If any country has built credibility, it is Chile. Santiago has run fiscal surpluses equivalent to 6-7 per cent of GDP over the last three years and now has room for public spending to increase. Chile is "in a much better position than other nations, and than Chile itself in previous episodes, to face this period of turbulence", says Andrés Velasco, finance minister.
Chile and Brazil both have tools not available to some industrial countries. They have been able to direct credit to the private sector through state-owned banks. Brazil's central bank was also able to liberate billions of reals in compulsory reserves to ease liquidity problems of small and medium-sized banks.

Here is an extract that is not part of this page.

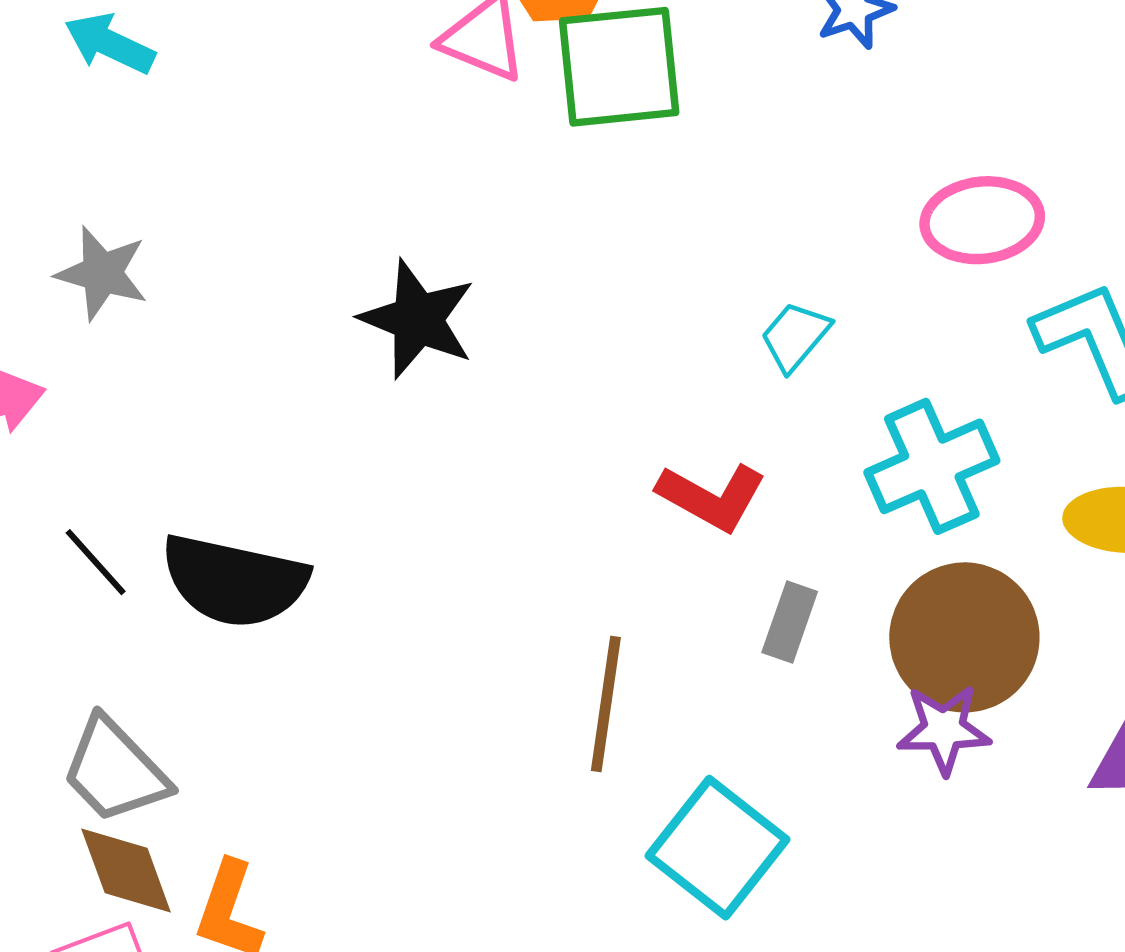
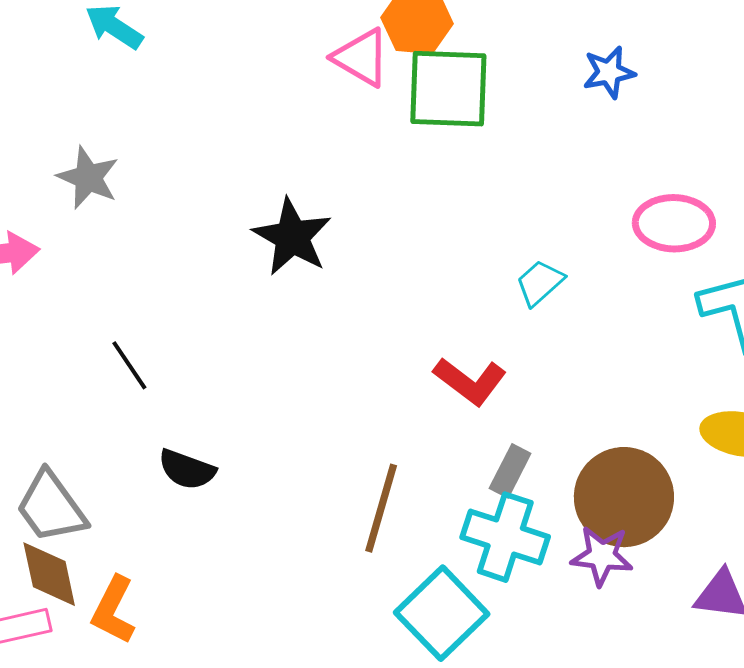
cyan cross: (932, 466) -> (505, 537), moved, turned 34
black line: (96, 562) -> (129, 365), moved
black semicircle: (234, 581) -> (187, 470), moved, size x0.6

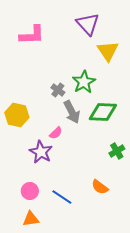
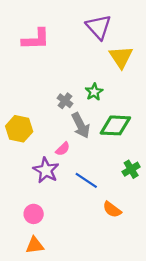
green star: (84, 82) -> (94, 92), size x0.7
blue line: (62, 197) -> (86, 180), moved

Yet if the crisis persists, such marginal extra room for manoeuvre will count for little. Even Brazil, with headline foreign exchange reserves of more than $200bn, could be troubled if the halt to credit continues long into the year.
A proportion of those reserves are already spoken for, tied up in forward currency and swaps deals, economists say - and more than one-quarter of Brazil's $600bn-plus public debt falls due in less than a year. Even though most of it is denominated in domestic rather than foreign currency, the prospect of foreign debt holders continuing to run for the exit is daunting.
Part of the problem, says Ricardo Hausmann of Harvard University, derives from US efforts to shake off the crisis. Washington is expected to issue trillions of dollars of debt to bail out its financial system, save its car industry and reflate its economy. But this means "people are unwilling to lend to almost anybody except for the US Treasury", causing "fairly well be-haved countries" such as Brazil, Colombia, Mexico and Peru to lose most of their access to external finance.
Guillermo Calvo of Columbia University says this shows the US "crowding out Latin America and other emerging markets". He and Mr Hausmann are among economists who estimate that $250bn is needed by the region's public sector this year just to pay off maturing debt and provide budget support.
Brazil, Colombia and Mexico have in recent weeks launched bond issues, suggesting that international markets are not completely closed to them. But it is not yet clear how significant that is If countries cannot raise the sums they need, governments could feel forced to adopt import restrictions, capital controls and, worse, beggar-thy-neighbour policies such as tariff increases and competitive devaluations that intensified the 1930s Depression.
To avoid this, the economists say, the IMF and the other public international financial institutions - now lending well below $100bn a year to all their government clients worldwide - should mobilise unprecedented resources. They urge the creation of a special fund that can purchase private and public securities in emerging economies without stigmatising borrowers in the way that traditional IMF programmes have in the past.
Latin American nations have often turned, unwillingly, to the IMF and its sister organisations to help resolve financial crises mostly of their own making. Yet though the region is likely to need the institutions again, this time to surmount a deep crisis whose origins lie far away, it is doubtful that the mechanisms or the resources are in place to do the job.